Slate
It all started about five years ago, when a group of Pennsylvania
cities, frustrated with the difficulty of getting gun-law reforms passed
in the Republican-controlled state legislature, started passing laws
and ordinances on their own. Their highest priority was requiring gun
owners to report lost or stolen guns—a law that was intended to make it
harder for gun traffickers to claim, after a crime gun was traced back
to them, that the gun had been lost or stolen before the crime was
committed. Most of the states bordering Pennsylvania had such a law, but
it was going nowhere in Harrisburg. Eventually, more than 100 towns and
cities passed the requirement. “The state was not taking any action on
it and by putting together support at the grassroots level and showing
that mayors and council could take action, we hoped it would compel
action at the state level,” says Pittsburgh Mayor Bill Peduto, who was
on the city council at the time. “It’s the grassroots level that brings
change to state capitals and then Washington, D.C.”
Such laws are anathema to the gun lobby, which argues they violate
the Fifth Amendment’s bar against self-incrimination, since reporting a
lost or stolen gun might implicate someone for other violations.
Gun-rights advocates have also been peeved over another set of
ordinances passed by Pennsylvania towns, banning guns from parks or
other public areas, as well as by laws passed by Philadelphia that,
among other things, limit assault weapons and gun ownership for
domestic-violence abusers. Gun-rights groups argue that most of the
local laws are in violation of a 1974 state law that bars municipalities
against passing restrictions that are pre-empted by state gun laws. But
they have had trouble getting the laws overturned, because that
requires finding someone who can show injury from the laws to bring a
lawsuit challenging them.
So the gun lobby got the state legislature to change the rules of the
game. Late last year, Pennsylvania lawmakers passed a bill, loosely
modeled on a Florida law, to make it possible for any state resident or any gun-rights group to which they belong to challenge local gun laws in court.
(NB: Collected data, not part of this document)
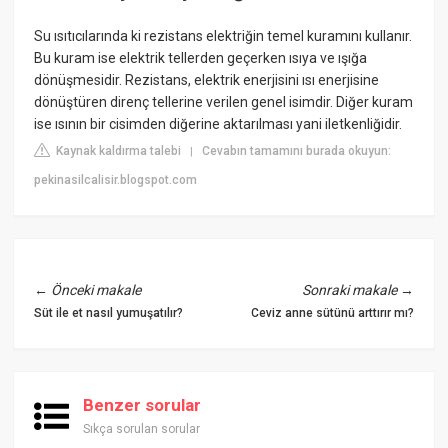
Su ısıtıcılarında ki rezistans elektriğin temel kuramını kullanır.
Bu kuram ise elektrik tellerden geçerken ısıya ve ışığa
dönüşmesidir. Rezistans, elektrik enerjisini ısı enerjisine
dönüştüren direnç tellerine verilen genel isimdir. Diğer kuram
ise ısının bir cisimden diğerine aktarılması yani iletkenliğidir.
Kaynak kaldırma talebi
Cevabın tamamını burada okuyun:
|
pekinasilcalisir.blogspot.com
←
Önceki makale
Sonraki makale
→
Süt ile et nasıl yumuşatılır?
Ceviz anne sütünü arttırır mı?
Benzer sorular
Sıkça sorulan sorular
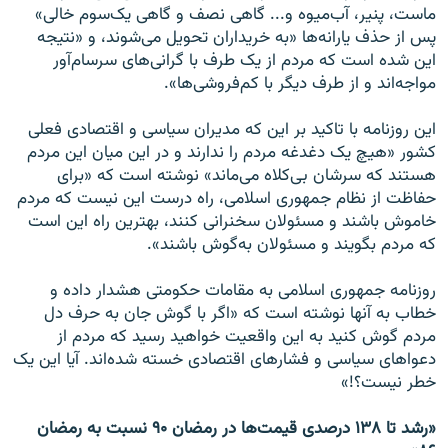
ماست، پنیر، آب‌میوه و... گاهی نصف و گاهی یک‌سوم خالی»
پس از حذف یارانه‌ها «به خریداران تحویل می‌شوند، و «نتیجه
این شده است که مردم از یک طرف با گرانی‌های سرسام‌آور
مواجه‌اند و از طرف دیگر با کم‌فروشی‌ها».
این روزنامه با تاکید بر این که مدیران سیاسی و اقتصادی فعلی
کشور «هیچ یک دغدغه مردم را ندارند و در این میان این مردم
هستند که سرشان بی‌کلاه می‌ماند» نوشته است که «برای
حفاظت از نظام جمهوری اسلامی، راه درست این نیست که مردم
خاموش باشند و مسئولان سخنرانی کنند، بهترین راه این است
که مردم بگویند و مسئولان به‌گوش باشند».
روزنامه جمهوری اسلامی به مقامات حکومتی هشدار داده و
خطاب به آنها نوشته است که «اگر با گوش جان به حرف دل
مردم گوش کنید به این واقعیت خواهید رسید که مردم از
دعواهای سیاسی و فشارهای اقتصادی خسته شده‌اند. آیا این یک
خطر نیست؟!»
«رشد تا ۱۳۸ درصدی قیمت‌ها در رمضان ۹۰ نسبت به رمضان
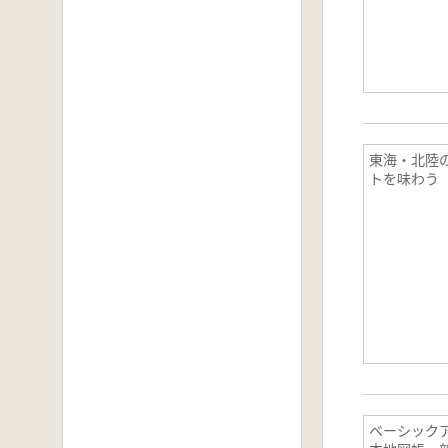
東海・北陸
トを味わう
ベーシック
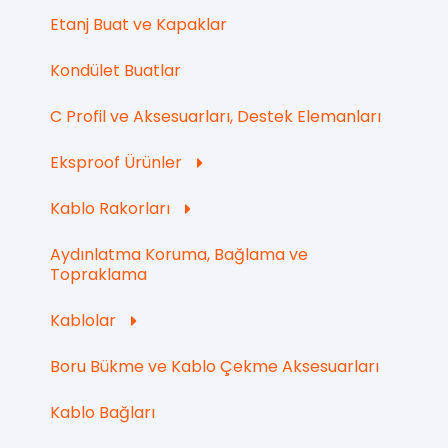
Etanj Buat ve Kapaklar
Kondület Buatlar
C Profil ve Aksesuarları, Destek Elemanları
Eksproof Ürünler
Kablo Rakorları
Aydınlatma Koruma, Bağlama ve
Topraklama
Kablolar
Boru Bükme ve Kablo Çekme Aksesuarları
Kablo Bağları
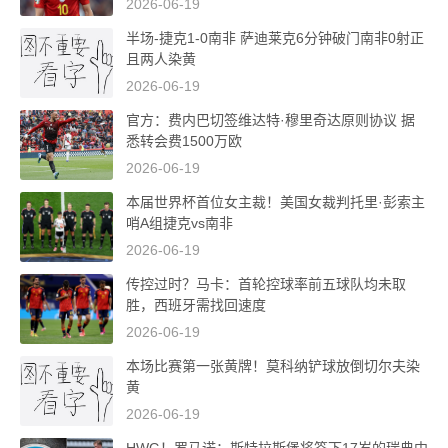
2026-06-19
半场-捷克1-0南非 萨迪莱克6分钟破门南非0射正
且两人染黄
2026-06-19
官方：费内巴切签维达特·穆里奇达原则协议 据
悉转会费1500万欧
2026-06-19
本届世界杯首位女主裁！美国女裁判托里·彭索主
哨A组捷克vs南非
2026-06-19
传控过时？马卡：首轮控球率前五球队均未取
胜，西班牙需找回速度
2026-06-19
本场比赛第一张黄牌！莫科纳铲球放倒切尔夫染
黄
2026-06-19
The law, Act 192, is an explicit carve-out for gun-rights groups from
customary legal procedures—challenges of school-prayer restrictions, for
instance, are typically brought by actual students who can show that
their rights have been infringed by the restrictions. Not only that, but
the law requires that towns and cities pay the legal fees of any
plaintiffs who successfully challenge their gun laws in court.
In other words, the NRA, with its headquarters in northern Virginia
and annual revenues well above $200 million, can sue towns and cities,
and expect them to pay its costs if it wins.